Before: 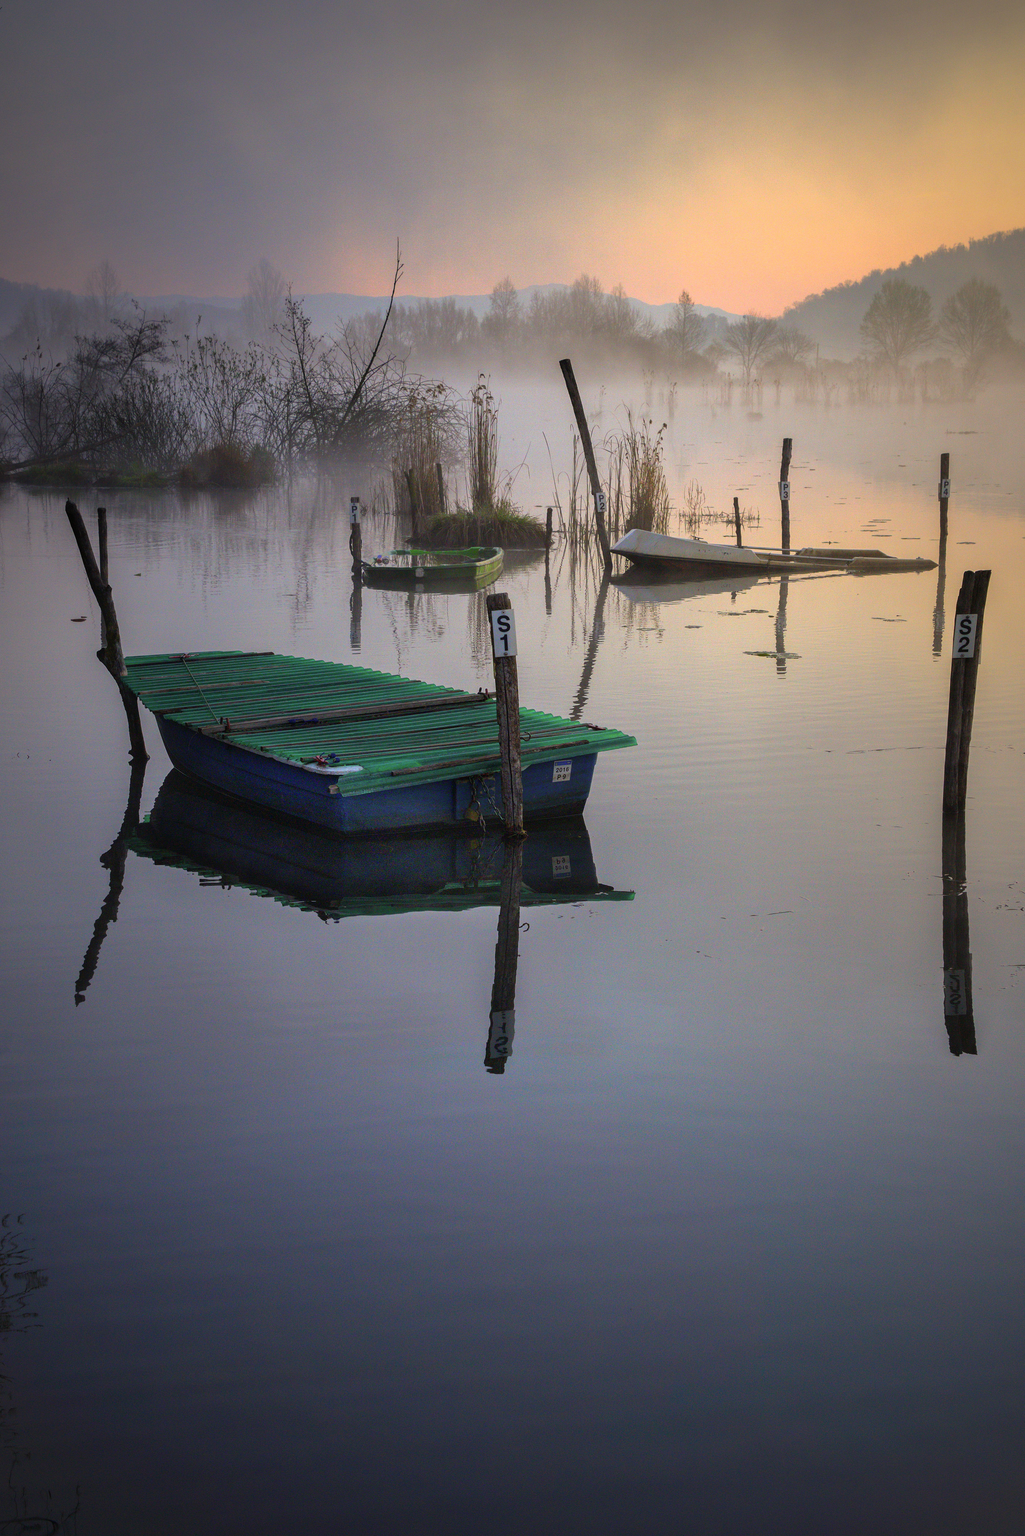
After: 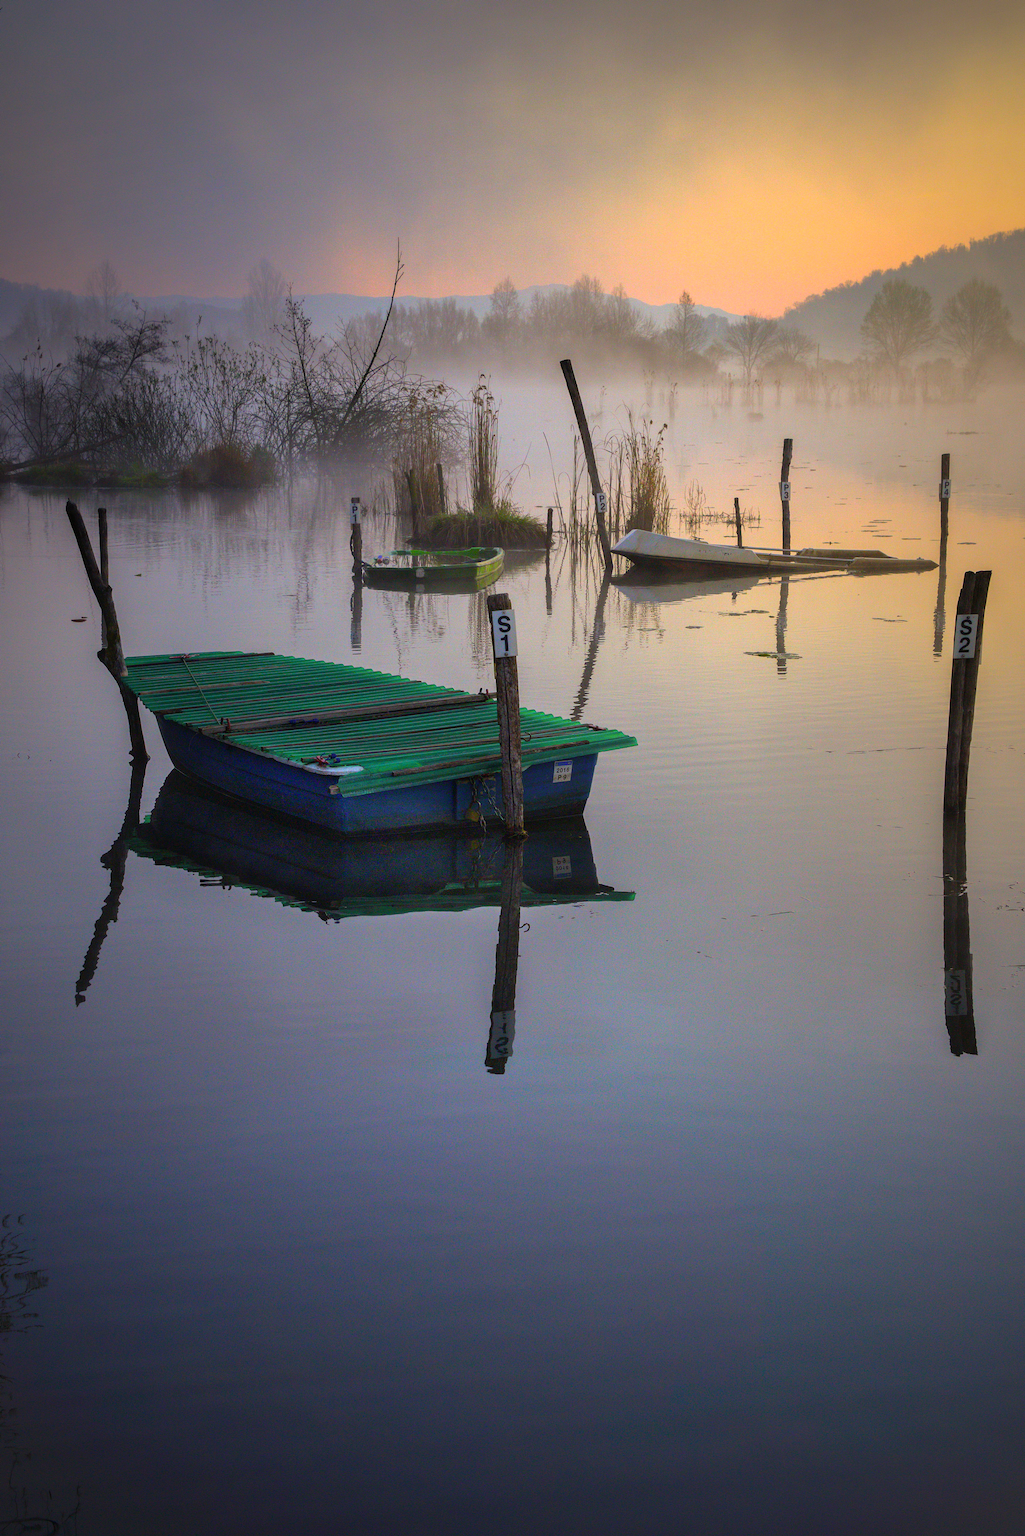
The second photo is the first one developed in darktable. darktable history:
color balance rgb: perceptual saturation grading › global saturation -0.153%, global vibrance 41.564%
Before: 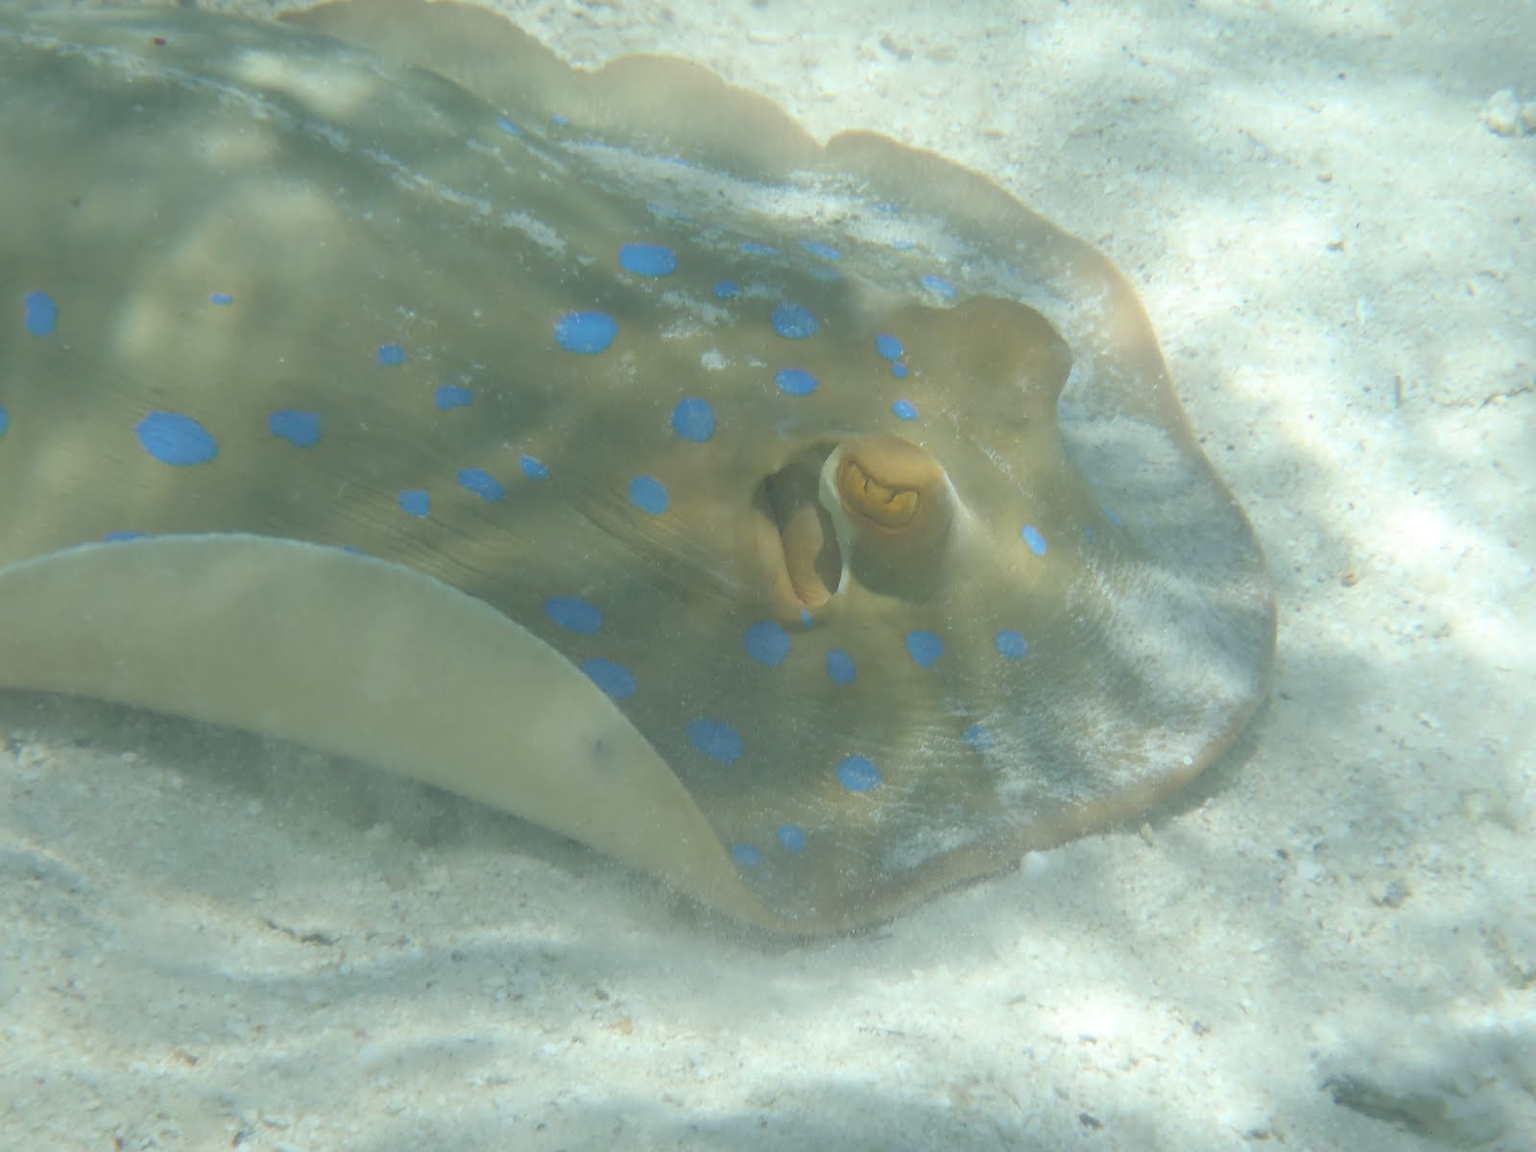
=-=-=
■ TASK DIRECTIONS ■
Repeat all of the material above line by line, leaving out the pictures.

■ OUTPUT BELOW ■
Before: 
After: 
The second photo is the first one developed in darktable. darktable history:
color balance rgb: perceptual saturation grading › global saturation -0.153%, global vibrance 41.564%
Before: 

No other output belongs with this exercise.